Шостакович и две Германии
"В осмыслении политической и общественной подоплеки творчества Шостаковича между западногерманскими музыкантами и теми, кто жил в бывшей ГДР, существуют значительные расхождения", - подтверждает доктор Хильмар Шмаленберг (Hilmar Schmalenberg), музыкант и директор немецкого Общества Шостаковича (Schostakowitsch-Gesellschaft).
В годы политического противостояния "социалистического лагеря" и западного мира Шостакович был олицетворением "советской музыки", государственным композитором номер один. Соответствующим было и отношение к нему в музыкальном мире: талантлив, но всё же конформист. Лишь постепенно, начиная с шестидесятых годов, сначала в Западную, а затем и в Восточную Германию начали попадать сочинения "другого" Шостаковича. Прежде всего, камерная музыка, струнные квартеты - своеобразный "скрытый дневник" композитора.
"У нас, восточногерманских музыкантов, уже в начале 70-ых годов было отчетливое ощущение, что музыка Шостаковича означает что-то другое, нежели то, в чем нас пыталась убедить официальная пропаганда", - говорит Хильмар Шмаленберг. С премьерой оперы "Катерина Измайлова" в берлинской Komische Oper в 1973 в ГДР возникает подлинный культ Шостаковича.
Шостакович против Адорно
Интересно, что отторжение Шостаковича в западной части Германии носило более радикальный и продолжительный характер. Этот культурно-исторический феномен отчасти объясняется воззрениями лево-интеллектуальных кругов Германии и, в частности, деятельностью философа Теодора Адорно (Theodor Adorno). Адорно, ничтоже сумняшеся, разделил всю музыку на "прогрессивную" и "реакционную". Шостакович - как, кстати, и Прокофьев (музыканты, не шедшие на поводу у венского сериализма), попали в разряд реакционных.

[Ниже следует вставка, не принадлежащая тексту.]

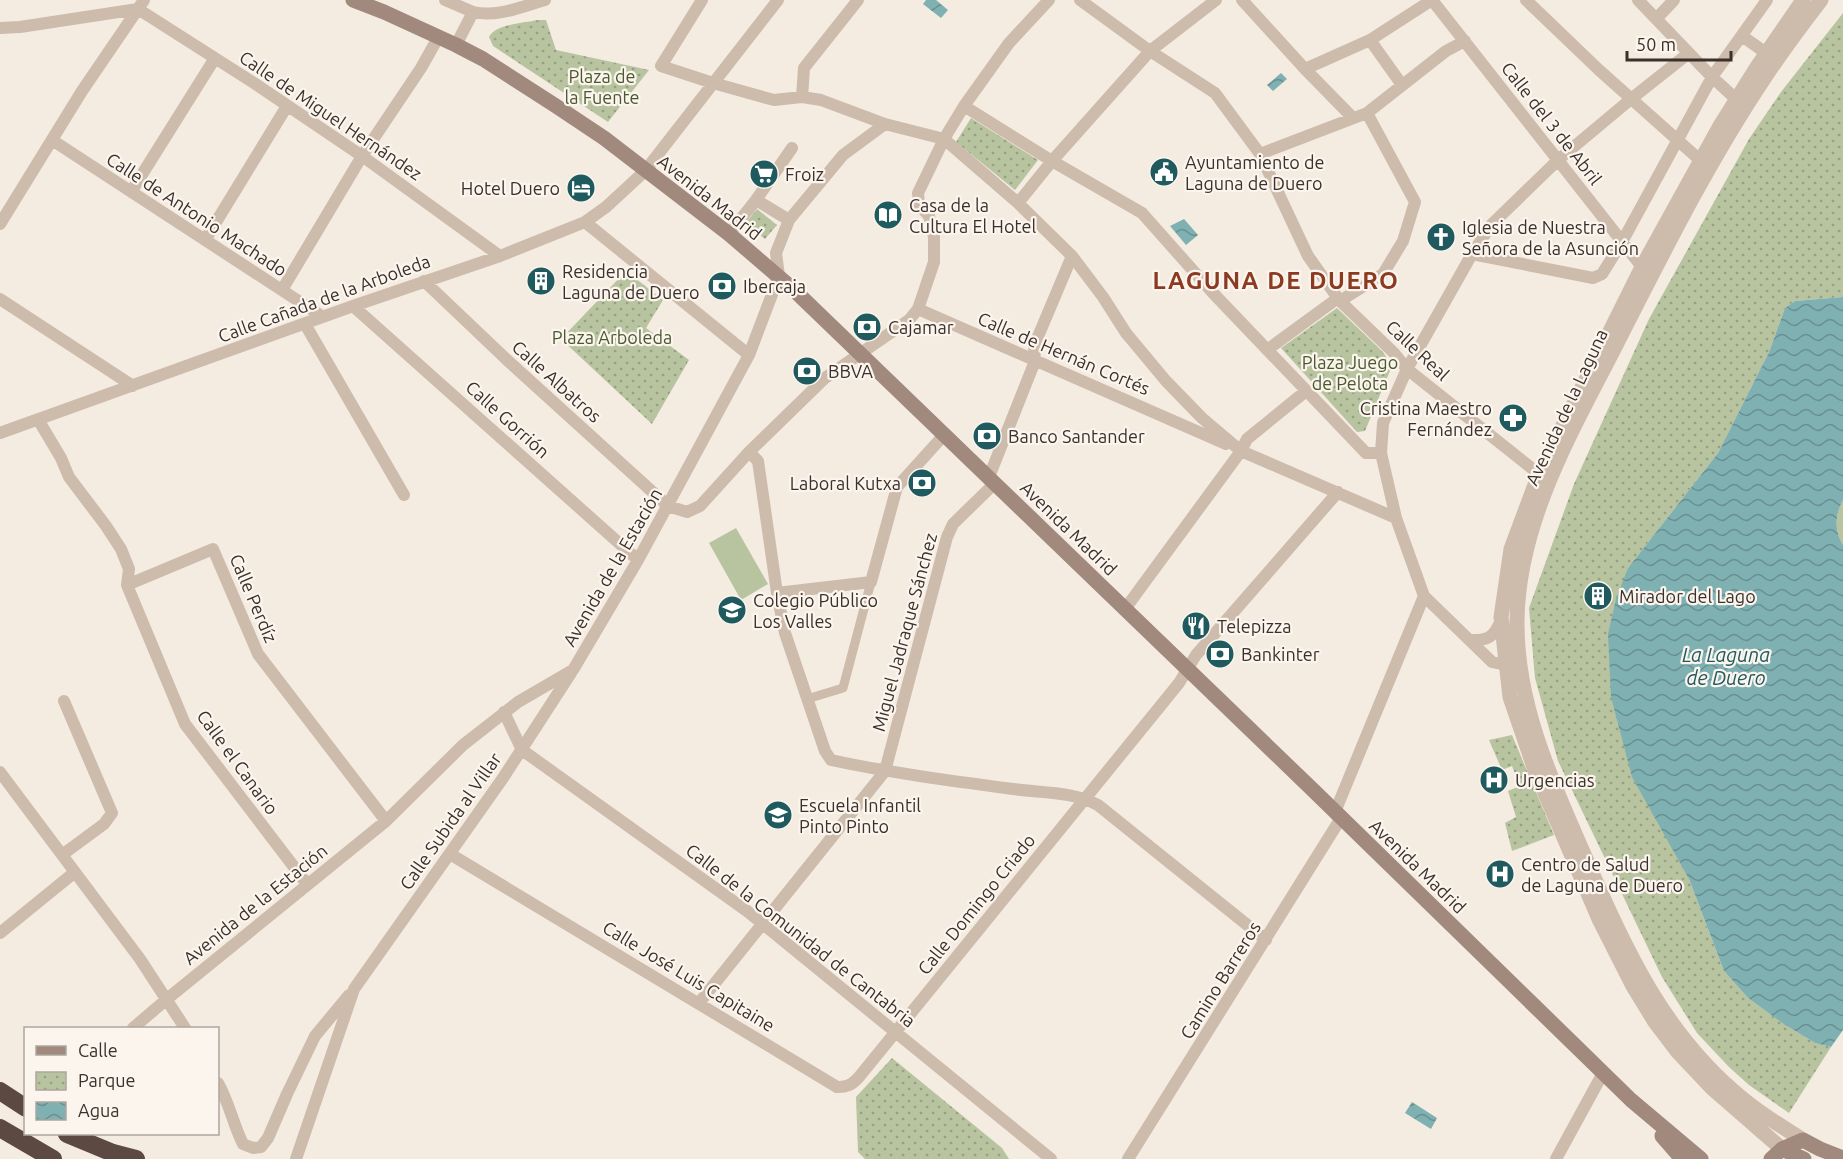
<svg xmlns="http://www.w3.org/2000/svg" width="1843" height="1159" font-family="Ubuntu,sans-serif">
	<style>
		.grass { fill: #b8c4a0 }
		.park { fill: url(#park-dots) }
		.water { fill: url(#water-waves) }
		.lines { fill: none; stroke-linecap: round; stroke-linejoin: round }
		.pedestrian { stroke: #cdbbac; stroke-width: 9 }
		.minor { stroke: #cdbbac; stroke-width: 12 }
		.tertiary { stroke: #cdbbac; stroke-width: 15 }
		.secondary { stroke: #a18a7d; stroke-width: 15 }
		.motorway { stroke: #5c4a42; stroke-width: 18 }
		.labels { text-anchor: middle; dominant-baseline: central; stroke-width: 4.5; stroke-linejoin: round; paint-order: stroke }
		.park-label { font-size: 18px; fill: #4a5a2e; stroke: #fbf5ee }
		.street-label { font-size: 18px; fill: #3b302b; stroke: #fbf5ee }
		.poi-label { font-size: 18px; fill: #3b302b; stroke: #fbf5ee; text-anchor: start }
		.water-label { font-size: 20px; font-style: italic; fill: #1f5a5e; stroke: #fbf5ee }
		.district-label { font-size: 24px; font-weight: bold; letter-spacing: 1.5px; fill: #8c3b22; stroke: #fbf5ee }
	</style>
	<defs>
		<pattern id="park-dots" width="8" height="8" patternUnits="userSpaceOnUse" patternTransform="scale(1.5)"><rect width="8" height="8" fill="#b8c4a0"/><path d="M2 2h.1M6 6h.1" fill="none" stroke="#97a083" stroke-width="1.8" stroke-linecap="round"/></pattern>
		<pattern id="water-waves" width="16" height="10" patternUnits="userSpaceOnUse" patternTransform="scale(1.5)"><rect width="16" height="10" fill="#7fb0b2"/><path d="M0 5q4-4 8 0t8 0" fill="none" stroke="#699091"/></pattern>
	</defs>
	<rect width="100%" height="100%" fill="#f4ebe1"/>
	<path class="grass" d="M1843 500V545C1834 530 1835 515 1843 500Z
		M736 528 768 584 741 600 709 543Z"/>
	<path class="park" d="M1843 13V297L1795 301 1785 308 1769 352 1718 453 1628 568 1689 879 1724 971 1748 998 1782 1023 1815 1043 1831 1047 1789 1113 1749 1085 1729 1067 1697 1033 1662 977 1558 761 1535 678 1529 608 1574 484 1649 319 1749 139 1781 92Z
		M538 20H546L556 50 649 70 608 122 493 46 489 37C496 24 523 23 538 20Z
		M971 118 1038 160 1015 190 956 142Z
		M757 209 777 225 765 239 745 224Z
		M626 271 663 300 646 328 689 360 652 424 561 339Z
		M1337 308 1383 352 1392 366 1365 431 1357 432 1281 348Z
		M1512 735 1554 835 1512 851 1505 823 1516 817 1508 791 1520 786 1512 766 1502 770 1489 740Z
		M892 1058 1002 1148 1009 1159H865L858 1152 856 1097Z"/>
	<path class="water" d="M926 0H936L948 10 941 18 923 4Z
		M1281 73 1287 79 1273 91 1267 85Z
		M1184 219 1198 235 1186 245 1170 226Z
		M1843 297V500C1835 515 1834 530 1843 545V1030L1831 1047 1815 1043 1782 1023 1748 998 1724 971 1689 879 1632 777 1611 697 1608 634 1616 599 1628 568 1718 453 1769 352 1785 308 1795 301Z
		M1412 1102 1437 1118 1431 1129 1405 1113Z"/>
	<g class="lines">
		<path class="pedestrian" d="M807 699 843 688 871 582"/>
		<path class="minor" d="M445 0 473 12
			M702 0 661 66 713 83 774 100 802 97 821 100 885 124 944 139 1018 203 1052 161 964 106
			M1080 0 1150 51 1215 93 1260 154 1308 256 1340 301 1394 353 1407 369 1539 474
			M1216 0 1150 51 1052 161 1142 213 1213 293 1366 453H1381
			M1242 0 1305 69 1370 40 1432 0
			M1432 0 1642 267
			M1526 0 1599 70 1701 161
			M1638 0 1712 77 1736 99
			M138 9 254 83 362 156 500 256
			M1656 19 1674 0
			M0 28 20 27 138 9
			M1742 36 1766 53
			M1370 40 1402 85
			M456 45 473 12C497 18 523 6 545 0
			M1305 69 1353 118
			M802 97 804 68 858 0
			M52 140 323 317
			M1260 154 1367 113 1446 51 1465 41
			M131 192 215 58
			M756 200 789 220
			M1018 203 1072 256 1103 297 1126 333 1166 381 1202 418 1241 451 1396 518
			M585 222 749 355
			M0 224 82 91 144 0
			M729 234 756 200 792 148
			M205 240 287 106
			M1472 254 1593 278 1602 274 1622 242 1712 77 1767 0
			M424 281 506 359 668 506 687 512 700 506 749 452 825 378 909 320 918 309 934 262V237L929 216 919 205 918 193 944 139 964 106 1009 43 1049 0
			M282 290 362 156 421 68 439 36
			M0 299 133 386
			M1340 301 1383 274 1403 241 1415 202 1367 113
			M353 306 638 560
			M918 309 1226 444
			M305 324 404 495
			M1267 350 1338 298
			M39 421 61 458 69 477 106 526 121 549 129 569 127 585
			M0 433 353 306 500 256 585 222 606 207 645 171 778 0
			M749 452 758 461 777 593 785 633 825 751 831 760C891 773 952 781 1013 789 1041 793 1073 791 1098 805L1266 940
			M989 477 1035 361 1034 346 1072 256
			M127 585 213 549 258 654 386 821
			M127 585 185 724 307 884
			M777 593 871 582 897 487 944 435
			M1125 609 1241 451 1247 439 1306 391
			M1470 640C1488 641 1494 637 1501 620
			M1514 663 1506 665 1492 662 1424 596 1396 518 1381 453 1383 423 1407 369 1472 254 1491 225 1558 160 1631 99 1689 53
			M504 712 522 750 747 911 1051 1159
			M0 772 140 959 185 1028
			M1335 812 1424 596
			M450 854 837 1087C847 1087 852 1085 859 1077L1179 683 1196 655 1338 492
			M62 855 104 824 112 813 64 701
			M0 933 75 872
			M699 1003 885 771 947 537 953 524 995 483
			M133 1028 167 999 386 821 463 745 518 702 573 670 638 560 749 355 779 276 776 253 789 220 843 155 885 124
			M218 1083C229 1102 233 1124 243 1144L253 1148 261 1147 268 1138 287 1094 315 1036 349 995
			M296 1159 354 989 503 778 571 673
			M1128 1159 1341 818
			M1556 1159 1603 1073"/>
		<path class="tertiary" d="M1803 1140C1783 1127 1762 1115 1743 1099 1670 1040 1631 962 1594 877 1559 796 1516 712 1517 621 1518 522 1572 431 1616 345 1662 255 1707 164 1763 80 1781 53 1801 26 1821 0
			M1782 1149 1712 1088 1677 1051 1655 1022 1633 986 1599 919 1535 770 1510 697 1501 617 1511 549 1539 474 1642 267 1720 126 1757 67 1803 0"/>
		<path class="secondary" d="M353 0 384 12 456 45 483 59 556 106 604 138 729 234 794 290 1314 791 1631 1100 1701 1159
			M1662 1136 1682 1159
			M1782 1149 1804 1159
			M1771 1159 1782 1149 1803 1140 1820 1149 1843 1158"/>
		<path class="motorway" d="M0 1091 26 1108
			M0 1128 53 1159
			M67 1134 113 1153 136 1159"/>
	</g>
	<defs>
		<g id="civic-disc" transform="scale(1.5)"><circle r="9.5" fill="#1f5a5e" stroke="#fbf5ee"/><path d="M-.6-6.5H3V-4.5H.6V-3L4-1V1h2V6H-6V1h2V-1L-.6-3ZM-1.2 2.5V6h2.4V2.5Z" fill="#fff"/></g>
		<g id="supermarket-disc" transform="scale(1.5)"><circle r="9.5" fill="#1f5a5e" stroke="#fbf5ee"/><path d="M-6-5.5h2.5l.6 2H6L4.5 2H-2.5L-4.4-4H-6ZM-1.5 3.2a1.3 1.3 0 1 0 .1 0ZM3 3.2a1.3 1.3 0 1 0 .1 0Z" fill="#fff"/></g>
		<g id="hotel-disc" transform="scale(1.5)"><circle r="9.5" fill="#1f5a5e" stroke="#fbf5ee"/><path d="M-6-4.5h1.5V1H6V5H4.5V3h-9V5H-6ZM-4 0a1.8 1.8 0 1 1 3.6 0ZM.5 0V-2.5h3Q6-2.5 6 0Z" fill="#fff"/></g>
		<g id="library-disc" transform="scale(1.5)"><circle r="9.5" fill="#1f5a5e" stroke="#fbf5ee"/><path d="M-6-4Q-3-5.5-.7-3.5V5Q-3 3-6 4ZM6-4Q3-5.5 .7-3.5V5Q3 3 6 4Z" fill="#fff"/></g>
		<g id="church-disc" transform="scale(1.5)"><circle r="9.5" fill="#1f5a5e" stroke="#fbf5ee"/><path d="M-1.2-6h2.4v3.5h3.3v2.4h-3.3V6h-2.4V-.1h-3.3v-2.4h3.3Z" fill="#fff"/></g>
		<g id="building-disc" transform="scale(1.5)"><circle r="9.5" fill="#1f5a5e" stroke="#fbf5ee"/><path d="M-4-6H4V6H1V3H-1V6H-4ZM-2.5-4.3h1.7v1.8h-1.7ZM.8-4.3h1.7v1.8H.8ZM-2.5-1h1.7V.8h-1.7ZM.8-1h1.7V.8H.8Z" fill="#fff"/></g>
		<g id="bank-disc" transform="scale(1.5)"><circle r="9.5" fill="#1f5a5e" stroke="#fbf5ee"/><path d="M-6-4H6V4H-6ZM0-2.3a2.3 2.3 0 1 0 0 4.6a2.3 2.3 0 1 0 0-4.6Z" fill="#fff"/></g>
		<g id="pharmacy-disc" transform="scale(1.5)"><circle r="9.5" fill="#1f5a5e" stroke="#fbf5ee"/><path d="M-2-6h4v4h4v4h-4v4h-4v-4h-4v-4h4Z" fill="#fff"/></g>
		<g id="school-disc" transform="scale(1.5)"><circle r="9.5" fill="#1f5a5e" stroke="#fbf5ee"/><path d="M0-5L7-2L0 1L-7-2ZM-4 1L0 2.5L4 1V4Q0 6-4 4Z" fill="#fff"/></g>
		<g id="restaurant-disc" transform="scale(1.5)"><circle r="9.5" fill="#1f5a5e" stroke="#fbf5ee"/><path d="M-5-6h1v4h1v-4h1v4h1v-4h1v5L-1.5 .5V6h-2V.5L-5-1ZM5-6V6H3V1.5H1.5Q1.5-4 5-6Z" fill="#fff"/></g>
		<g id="hospital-disc" transform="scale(1.5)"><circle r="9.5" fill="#1f5a5e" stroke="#fbf5ee"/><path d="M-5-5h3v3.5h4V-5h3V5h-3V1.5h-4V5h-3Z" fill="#fff"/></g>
	</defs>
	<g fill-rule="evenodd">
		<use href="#civic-disc" x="1164" y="172"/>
		<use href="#supermarket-disc" x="764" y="174"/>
		<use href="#hotel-disc" x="581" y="188"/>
		<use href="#library-disc" x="888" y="215"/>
		<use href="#church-disc" x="1441" y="237"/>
		<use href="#building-disc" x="541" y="281"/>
		<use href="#bank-disc" x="722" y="286"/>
		<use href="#bank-disc" x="867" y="327"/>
		<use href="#bank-disc" x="807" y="371"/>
		<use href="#pharmacy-disc" x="1513" y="418"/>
		<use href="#bank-disc" x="987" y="436"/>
		<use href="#bank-disc" x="922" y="483"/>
		<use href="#building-disc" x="1598" y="596"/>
		<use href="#school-disc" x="732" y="610"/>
		<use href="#restaurant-disc" x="1196" y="626"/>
		<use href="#bank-disc" x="1220" y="654"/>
		<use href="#hospital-disc" x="1494" y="780"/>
		<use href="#school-disc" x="778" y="815"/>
		<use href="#hospital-disc" x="1500" y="874"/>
	</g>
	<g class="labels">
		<g class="park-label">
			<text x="602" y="76">Plaza de<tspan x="602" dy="21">la Fuente</tspan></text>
			<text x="612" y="337">Plaza Arboleda</text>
			<text x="1350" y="362">Plaza Juego<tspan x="1350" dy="21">de Pelota</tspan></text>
		</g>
		<g class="street-label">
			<text transform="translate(331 115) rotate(34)">Calle de Miguel Hernández</text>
			<text transform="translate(1552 123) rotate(52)">Calle del 3 de Abril</text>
			<text transform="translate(710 197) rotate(38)">Avenida Madrid</text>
			<text transform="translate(197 214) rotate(33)">Calle de Antonio Machado</text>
			<text transform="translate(324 298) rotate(-20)">Calle Cañada de la Arboleda</text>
			<text transform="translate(1418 350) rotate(43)">Calle Real</text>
			<text transform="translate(1064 353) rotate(23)">Calle de Hernán Cortés</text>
			<text transform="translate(557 381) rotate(42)">Calle Albatros</text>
			<text transform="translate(1566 407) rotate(-65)">Avenida de la Laguna</text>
			<text transform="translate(508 419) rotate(42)">Calle Gorrión</text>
			<text transform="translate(1069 528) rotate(44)">Avenida Madrid</text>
			<text transform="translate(612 567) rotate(-60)">Avenida de la Estación</text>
			<text transform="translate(254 598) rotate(67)">Calle Perdíz</text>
			<text transform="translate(904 632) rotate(-75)">Miguel Jadraque Sánchez</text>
			<text transform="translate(238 762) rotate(54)">Calle el Canario</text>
			<text transform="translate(450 821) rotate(-55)">Calle Subida al Villar</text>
			<text transform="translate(1418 866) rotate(44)">Avenida Madrid</text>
			<text transform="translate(255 904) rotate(-39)">Avenida de la Estación</text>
			<text transform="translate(976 904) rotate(-51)">Calle Domingo Criado</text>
			<text transform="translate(801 935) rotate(38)">Calle de la Comunidad de Cantabria</text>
			<text transform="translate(689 976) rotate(31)">Calle José Luis Capitaine</text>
			<text transform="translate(1220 980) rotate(-58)">Camino Barreros</text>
		</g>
		<g class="poi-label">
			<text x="1185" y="162">Ayuntamiento de<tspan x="1185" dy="21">Laguna de Duero</tspan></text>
			<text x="785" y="174">Froiz</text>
			<text x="560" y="188" text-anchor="end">Hotel Duero</text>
			<text x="909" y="205">Casa de la<tspan x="909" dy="21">Cultura El Hotel</tspan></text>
			<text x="1462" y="227">Iglesia de Nuestra<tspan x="1462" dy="21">Señora de la Asunción</tspan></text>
			<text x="562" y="271">Residencia<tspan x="562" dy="21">Laguna de Duero</tspan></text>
			<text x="743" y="286">Ibercaja</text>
			<text x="888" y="327">Cajamar</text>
			<text x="828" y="371">BBVA</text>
			<text x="1492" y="408" text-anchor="end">Cristina Maestro<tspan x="1492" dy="21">Fernández</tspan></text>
			<text x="1008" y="436">Banco Santander</text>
			<text x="901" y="483" text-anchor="end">Laboral Kutxa</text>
			<text x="1619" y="596">Mirador del Lago</text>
			<text x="753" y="600">Colegio Público<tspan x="753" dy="21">Los Valles</tspan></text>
			<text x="1217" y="626">Telepizza</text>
			<text x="1241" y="654">Bankinter</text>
			<text x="1515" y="780">Urgencias</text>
			<text x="799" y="805">Escuela Infantil<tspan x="799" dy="21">Pinto Pinto</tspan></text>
			<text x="1521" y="864">Centro de Salud<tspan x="1521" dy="21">de Laguna de Duero</tspan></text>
		</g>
		<g class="water-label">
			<text x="1726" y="654">La Laguna<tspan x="1726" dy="23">de Duero</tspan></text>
		</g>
		<g class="district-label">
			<text x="1276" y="280">LAGUNA DE DUERO</text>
		</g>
	</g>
	<rect x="24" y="1027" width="195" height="108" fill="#fbf5ee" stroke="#aea6a0" stroke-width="1.5"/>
	<rect x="36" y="1046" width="30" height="9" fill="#a18a7d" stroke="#aea6a0" stroke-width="1.5"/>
	<text x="78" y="1057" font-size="18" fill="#3b302b">Calle</text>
	<rect x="36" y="1072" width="30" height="18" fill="url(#park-dots)" stroke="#aea6a0" stroke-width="1.5"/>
	<text x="78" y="1087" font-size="18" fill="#3b302b">Parque</text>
	<rect x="36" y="1102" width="30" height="18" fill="url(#water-waves)" stroke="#aea6a0" stroke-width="1.5"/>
	<text x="78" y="1117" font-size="18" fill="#3b302b">Agua</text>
	<path d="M1627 51v9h104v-9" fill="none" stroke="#3b302b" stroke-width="3"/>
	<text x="1636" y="51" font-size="18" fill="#3b302b" stroke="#fbf5ee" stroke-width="4.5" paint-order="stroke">50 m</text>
</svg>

"Адорно произнес приговор не только Шостаковичу, но и, скажем Сибелиусу, - говорит музыковед Бенедикт Штампа (Benedict Stampa), директор Дортмундской филармонии. - Его эстетические представления, очень умозрительные, очень ориентированные на структуру, отрицали музыку Шостаковича, непосредственно обращавшуюся к чувственному восприятию публики".
Прорыв Шостаковича в сознание западноевропейского слушателя случился уже в начале 1980-х годов. В Германии ключевым элементом этого процесса стала публикация партитур. Они начали выходить в гамбургском издательстве "Sikorski" и вскоре пополнили библиотеки всех крупных оркестров страны, вызвав первый мощный всплески интереса к Шостаковичу. Тогда, на излете холодной войны, осмысление музыки Шостаковича было неотделимо от исторического контекста.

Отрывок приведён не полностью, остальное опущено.